I hate days that start out like this. Everything was normal. I got up on time even early and things were chugging along perfectly. Kids were dressed and ready without any antics. GREAT I think then BAM, Brooke who just turned 5 starts to talk back. I cannot stand a mouthy kid so I sternly tell her to stop it, she does it again a couple minutes later. I then take her face in my hand and sternly tell her that she is about to be in BIG trouble. She starts to cry. ACK! I get her to stop crying and then she wants to tell me something about school but starts crying again which breaks my heart. After calming her down she says that she always loses at matching games , never does she get any points.

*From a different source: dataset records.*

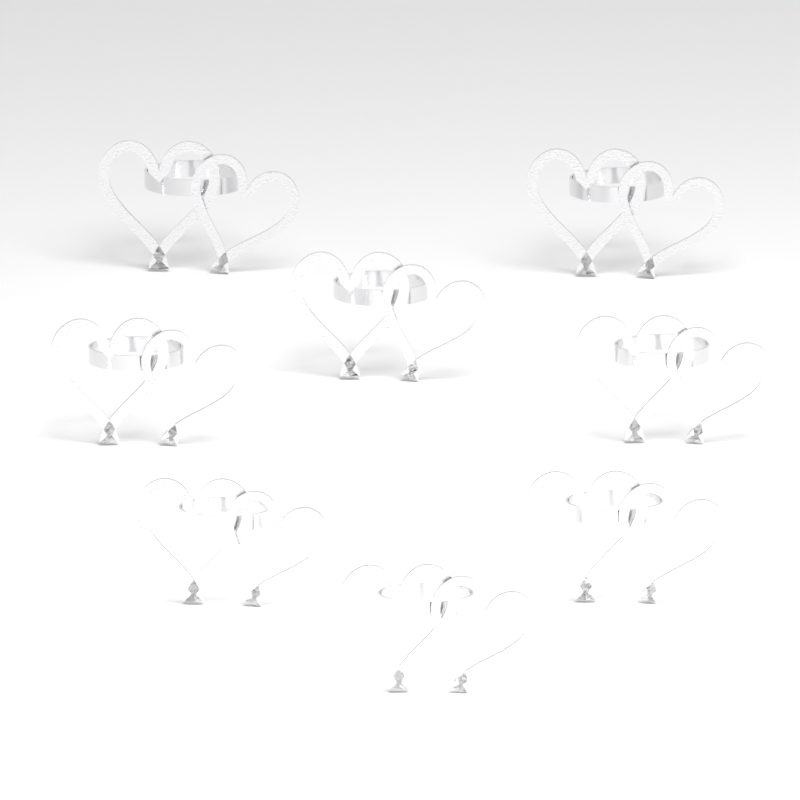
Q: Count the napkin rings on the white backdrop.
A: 8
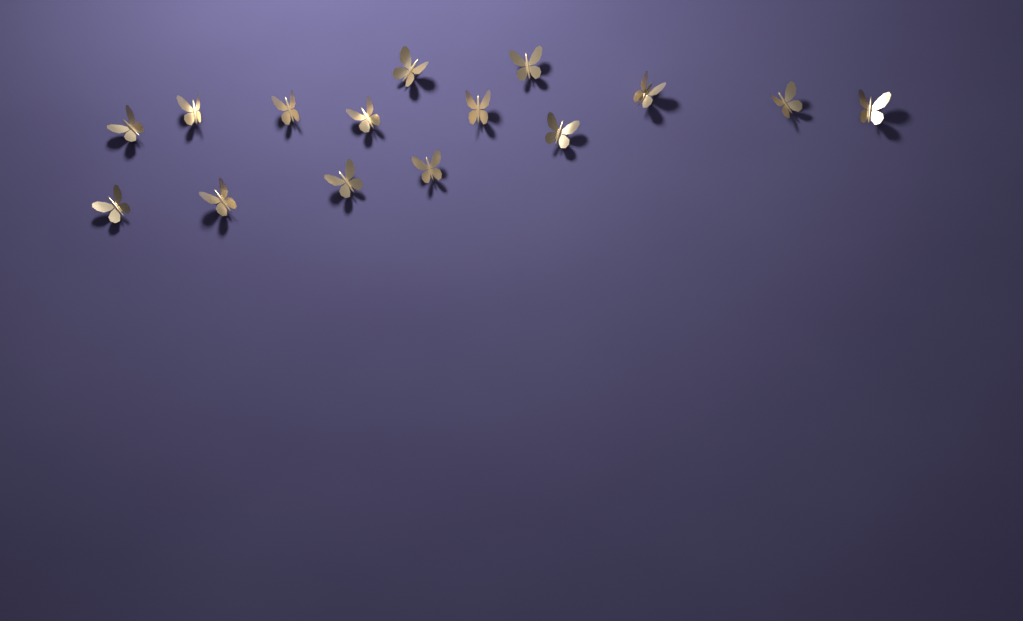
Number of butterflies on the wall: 15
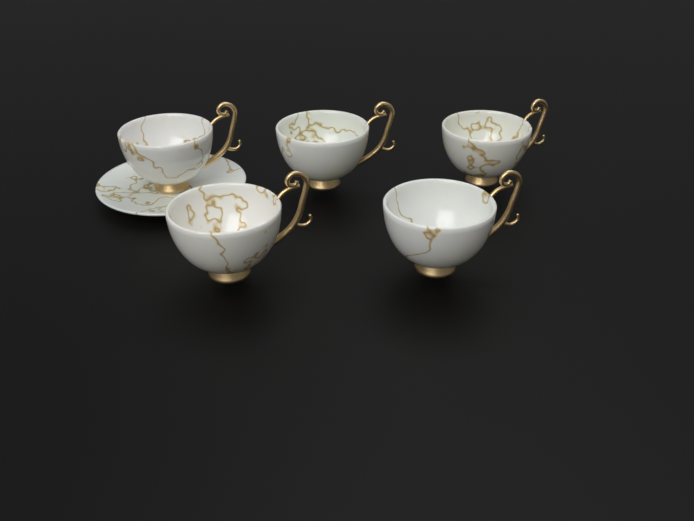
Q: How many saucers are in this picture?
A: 1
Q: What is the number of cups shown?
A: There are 5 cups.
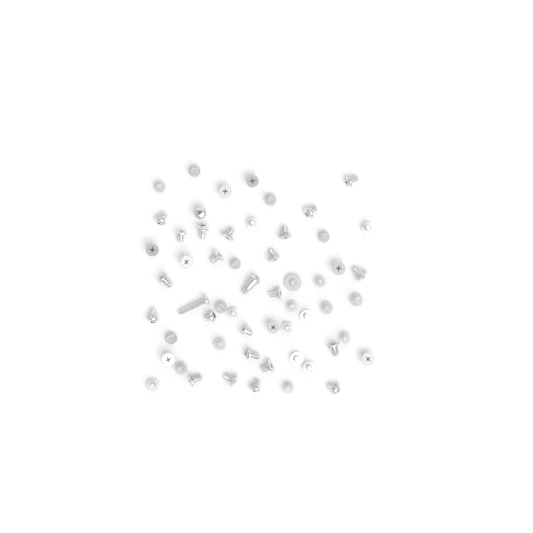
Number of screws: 57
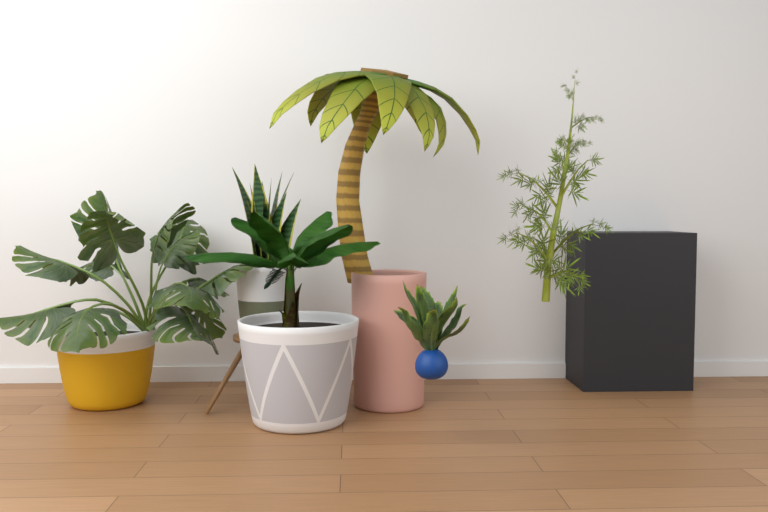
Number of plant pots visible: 4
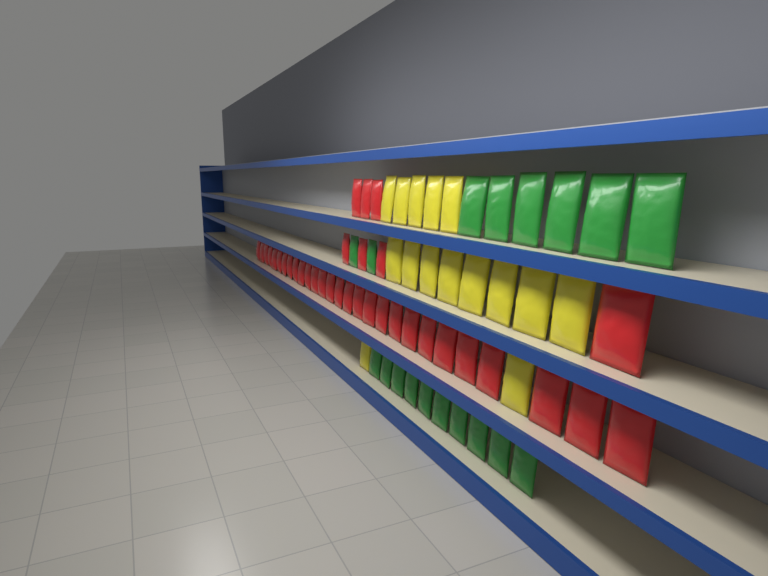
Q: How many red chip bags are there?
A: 35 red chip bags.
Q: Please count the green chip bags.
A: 18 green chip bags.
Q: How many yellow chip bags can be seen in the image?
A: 15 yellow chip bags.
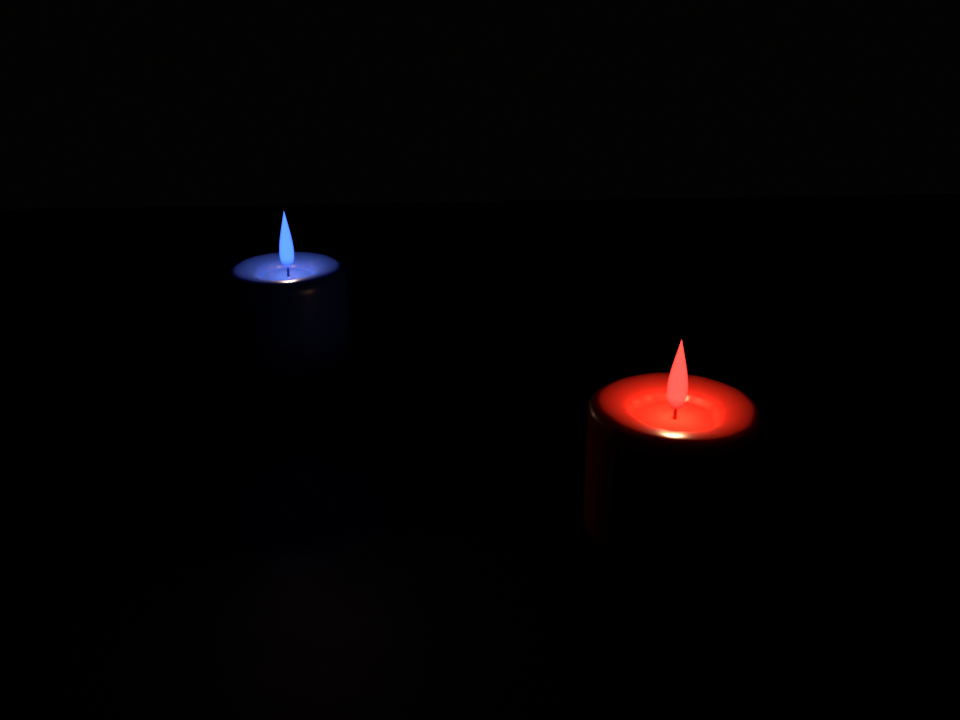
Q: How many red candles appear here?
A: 1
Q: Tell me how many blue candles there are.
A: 1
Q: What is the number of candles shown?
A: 2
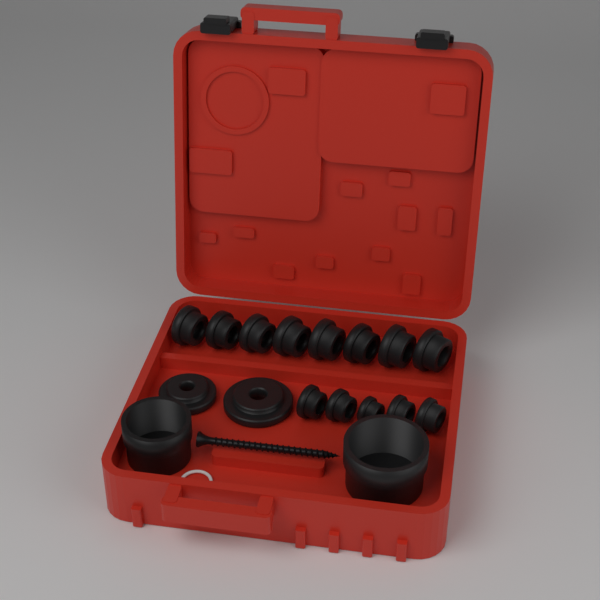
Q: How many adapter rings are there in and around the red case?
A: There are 13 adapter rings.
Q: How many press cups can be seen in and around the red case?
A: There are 2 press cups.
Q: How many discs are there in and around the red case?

Man I hate for my kids to be upset like that it just breaks my heart.
So I go in search of our cards for matching games, can't find them. I'm ticked because my husband had them out over the holidays but never puts things up. I finally find some new cards and get them out. I lay them out for her and start her on the *game*. Well she's lousy at it because she doesn't concentrate and doesn't place the card in the right spot. I get irritated, then yell which makes me feel like crap AGAIN. UGH.... so I feel like I'm the worst mom ever today. I suck!
The drive to work was filled with idiots that I have NO clue how they ever managed to get a drivers licence. Today was one of those days it's a good thing I don't own a gun otherwise I'd be in jail.